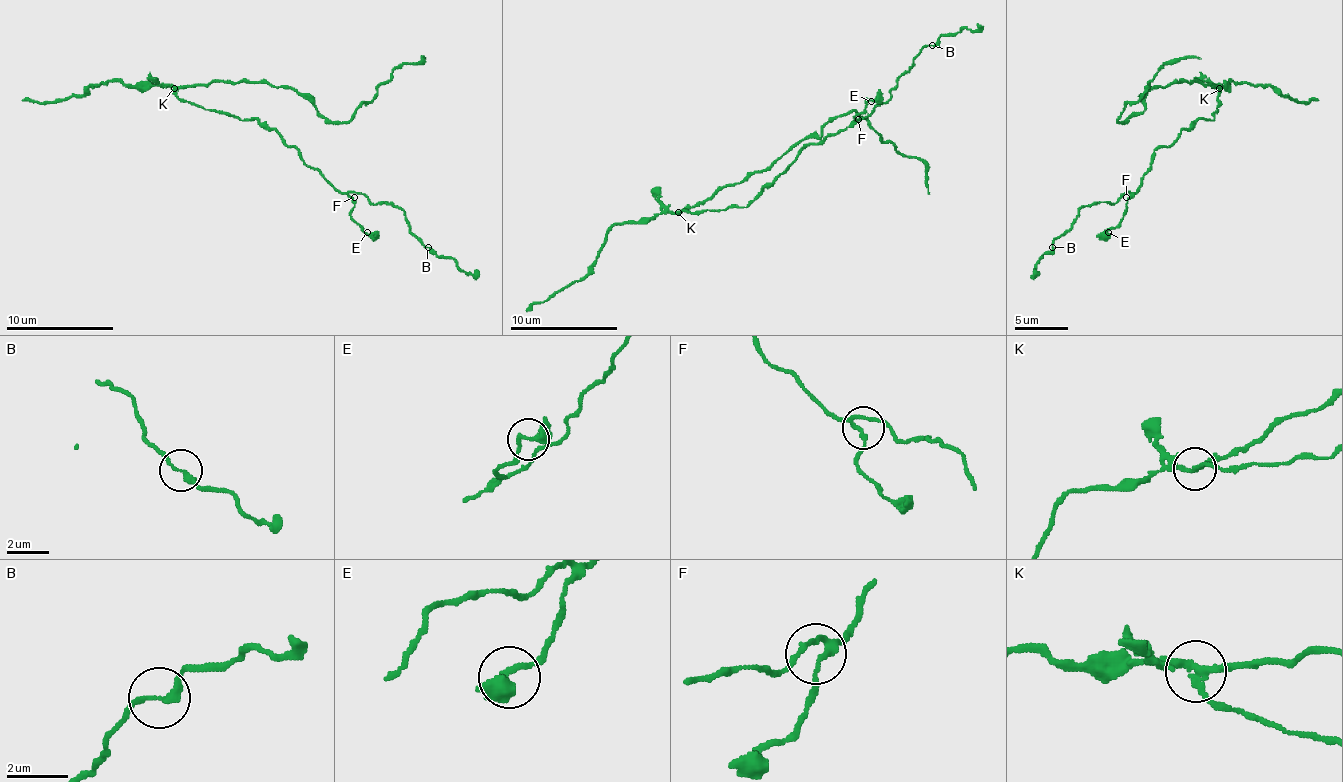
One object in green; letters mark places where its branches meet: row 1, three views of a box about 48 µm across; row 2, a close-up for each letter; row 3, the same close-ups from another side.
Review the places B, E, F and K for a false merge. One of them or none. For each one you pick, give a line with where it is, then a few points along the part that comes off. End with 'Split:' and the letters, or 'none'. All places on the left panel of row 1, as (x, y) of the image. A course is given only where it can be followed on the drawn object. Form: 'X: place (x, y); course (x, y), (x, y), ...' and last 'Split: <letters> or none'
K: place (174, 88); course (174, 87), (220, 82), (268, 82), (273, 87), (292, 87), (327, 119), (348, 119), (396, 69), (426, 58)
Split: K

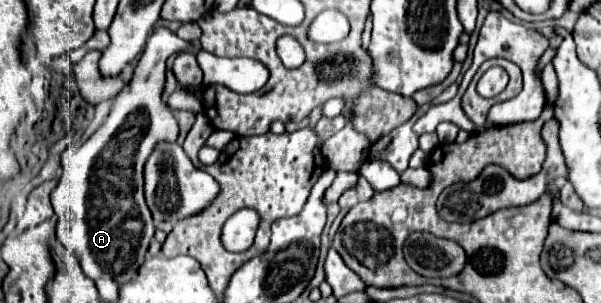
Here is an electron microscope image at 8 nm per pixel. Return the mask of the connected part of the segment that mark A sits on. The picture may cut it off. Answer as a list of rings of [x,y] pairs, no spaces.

▶ **Task item**:
Gather each line in the entries above where the string "mark" is found.

▶ **Result for this exercise**:
One object in green; letters mark places where its branches meet: row 1, three views of a box about 48 µm across; row 2, a close-up for each letter; row 3, the same close-ups from another side.
Here is an electron microscope image at 8 nm per pixel. Return the mask of the connected part of the segment that mark A sits on. The picture may cut it off. Answer as a list of rings of [x,y] pairs, no spaces.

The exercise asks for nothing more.